Con este párrafo, si la tasación sale mal, te devuelven tu dinero y a otra cosa. Sin este párrafo, si el banco te dice que no, pierdes tus ahorros.

La Pre-Tasación

Antes de hacer una oferta firme, puedes encargar una tasación por tu cuenta (cuesta unos 300 €). Es dinero, sí. Pero te da la seguridad absoluta de saber cuánto vale la casa para el banco antes de negociar el precio con el dueño. Además, si la tasación sale alta, puedes ir al banco con ella bajo el brazo y acelerar el proceso.

Preguntas Frecuentes sobre Tasaciones Bajas (FAQ)

¿Cuánto suele tardar el banco en revisar una tasación? Por lo general, si presentas alegaciones o pides una revisión por testigos no comparables, la tasadora suele tardar entre 3 y 5 días hábiles en darte una nueva respuesta.

¿Puedo cambiar de banco si la tasación es muy baja?
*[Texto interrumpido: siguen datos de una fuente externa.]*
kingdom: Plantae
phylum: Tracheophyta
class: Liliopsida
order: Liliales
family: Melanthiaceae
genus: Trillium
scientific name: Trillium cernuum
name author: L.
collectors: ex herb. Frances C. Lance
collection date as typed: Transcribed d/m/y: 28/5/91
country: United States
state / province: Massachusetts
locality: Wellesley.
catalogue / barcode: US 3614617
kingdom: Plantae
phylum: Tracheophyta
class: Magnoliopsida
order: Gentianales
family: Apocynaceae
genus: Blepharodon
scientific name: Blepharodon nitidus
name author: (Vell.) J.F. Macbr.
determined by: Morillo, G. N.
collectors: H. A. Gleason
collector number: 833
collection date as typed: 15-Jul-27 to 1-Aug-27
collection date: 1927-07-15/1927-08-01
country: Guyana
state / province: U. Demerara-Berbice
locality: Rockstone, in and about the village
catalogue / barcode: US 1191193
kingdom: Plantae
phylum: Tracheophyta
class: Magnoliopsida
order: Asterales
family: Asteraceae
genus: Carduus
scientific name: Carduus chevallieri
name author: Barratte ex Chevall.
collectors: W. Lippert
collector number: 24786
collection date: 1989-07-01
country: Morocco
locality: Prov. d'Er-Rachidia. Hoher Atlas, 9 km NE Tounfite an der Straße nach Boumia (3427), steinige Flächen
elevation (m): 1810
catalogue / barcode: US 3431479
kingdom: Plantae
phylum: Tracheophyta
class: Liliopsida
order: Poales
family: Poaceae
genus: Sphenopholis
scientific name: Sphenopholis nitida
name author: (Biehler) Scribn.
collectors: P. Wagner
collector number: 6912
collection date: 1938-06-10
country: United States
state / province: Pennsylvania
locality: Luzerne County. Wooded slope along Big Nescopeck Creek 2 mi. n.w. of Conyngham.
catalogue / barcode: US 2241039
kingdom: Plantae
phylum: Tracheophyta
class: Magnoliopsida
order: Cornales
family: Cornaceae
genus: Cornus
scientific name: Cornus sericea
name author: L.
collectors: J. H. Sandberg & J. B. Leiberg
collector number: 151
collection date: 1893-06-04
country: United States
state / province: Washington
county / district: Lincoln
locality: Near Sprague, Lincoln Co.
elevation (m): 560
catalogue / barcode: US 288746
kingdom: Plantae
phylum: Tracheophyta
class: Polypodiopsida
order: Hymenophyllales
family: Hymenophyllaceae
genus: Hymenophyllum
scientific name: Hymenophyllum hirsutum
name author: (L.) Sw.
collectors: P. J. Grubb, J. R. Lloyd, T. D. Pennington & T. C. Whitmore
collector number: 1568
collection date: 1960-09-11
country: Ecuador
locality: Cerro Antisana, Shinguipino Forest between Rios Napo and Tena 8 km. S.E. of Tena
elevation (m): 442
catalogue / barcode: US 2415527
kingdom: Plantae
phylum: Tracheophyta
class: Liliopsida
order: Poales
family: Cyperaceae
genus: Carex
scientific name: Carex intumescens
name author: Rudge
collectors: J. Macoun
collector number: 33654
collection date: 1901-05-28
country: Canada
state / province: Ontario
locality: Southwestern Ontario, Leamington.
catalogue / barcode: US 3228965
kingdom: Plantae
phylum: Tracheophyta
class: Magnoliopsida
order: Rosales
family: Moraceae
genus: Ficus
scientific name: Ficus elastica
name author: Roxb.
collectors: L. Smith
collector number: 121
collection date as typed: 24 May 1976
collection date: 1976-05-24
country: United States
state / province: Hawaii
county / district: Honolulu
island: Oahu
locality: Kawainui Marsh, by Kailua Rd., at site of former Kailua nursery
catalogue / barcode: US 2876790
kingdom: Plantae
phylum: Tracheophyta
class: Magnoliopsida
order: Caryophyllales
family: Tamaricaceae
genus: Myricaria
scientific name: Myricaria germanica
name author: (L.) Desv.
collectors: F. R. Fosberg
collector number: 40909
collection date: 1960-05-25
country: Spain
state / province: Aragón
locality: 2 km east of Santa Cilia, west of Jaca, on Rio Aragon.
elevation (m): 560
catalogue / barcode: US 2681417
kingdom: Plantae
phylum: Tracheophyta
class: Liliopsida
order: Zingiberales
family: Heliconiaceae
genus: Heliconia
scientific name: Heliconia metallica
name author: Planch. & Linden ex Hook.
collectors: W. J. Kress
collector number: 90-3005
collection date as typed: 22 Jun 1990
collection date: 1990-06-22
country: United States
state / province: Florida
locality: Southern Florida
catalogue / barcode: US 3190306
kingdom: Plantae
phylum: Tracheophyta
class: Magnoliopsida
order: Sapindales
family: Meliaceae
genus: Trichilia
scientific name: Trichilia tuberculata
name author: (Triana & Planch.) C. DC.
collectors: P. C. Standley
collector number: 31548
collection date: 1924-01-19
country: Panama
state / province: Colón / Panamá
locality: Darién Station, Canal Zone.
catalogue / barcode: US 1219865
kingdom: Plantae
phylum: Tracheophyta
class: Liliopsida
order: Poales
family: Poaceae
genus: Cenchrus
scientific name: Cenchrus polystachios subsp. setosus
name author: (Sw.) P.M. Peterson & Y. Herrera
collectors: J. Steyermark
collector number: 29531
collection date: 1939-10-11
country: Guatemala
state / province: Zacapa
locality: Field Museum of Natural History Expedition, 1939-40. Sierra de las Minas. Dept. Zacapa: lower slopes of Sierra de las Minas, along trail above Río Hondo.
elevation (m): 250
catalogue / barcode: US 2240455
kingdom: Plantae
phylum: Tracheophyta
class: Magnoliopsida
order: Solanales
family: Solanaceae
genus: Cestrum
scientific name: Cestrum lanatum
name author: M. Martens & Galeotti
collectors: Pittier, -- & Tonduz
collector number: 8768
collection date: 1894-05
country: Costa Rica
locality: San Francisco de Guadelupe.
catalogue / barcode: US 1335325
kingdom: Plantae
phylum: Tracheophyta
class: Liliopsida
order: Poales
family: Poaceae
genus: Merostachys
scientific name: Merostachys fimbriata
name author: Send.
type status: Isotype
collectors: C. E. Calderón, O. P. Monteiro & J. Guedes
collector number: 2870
Sí, de hecho es lo más recomendable. Puedes llevarte esa misma tasación a otro banco o pedir a otro banco que mande a una tasadora diferente que quizás valore mejor la zona.


Conclusión: Un obstáculo, no un muro

Una tasación baja es frustrante, pero también es un «baño de realidad» del mercado. A veces te está protegiendo de pagar de más por un activo inflado.

Si te ocurre:

  1. Revisa los errores.
  2. Pide una segunda opinión (otra tasadora/otro banco).
  3. Úsalo para bajar el precio.

En la mayoría de los casos, la operación se salva si hay voluntad por ambas partes. El comprador pone un poco más de ahorros, el vendedor baja un poco el precio y el banco acepta una tasación revisada.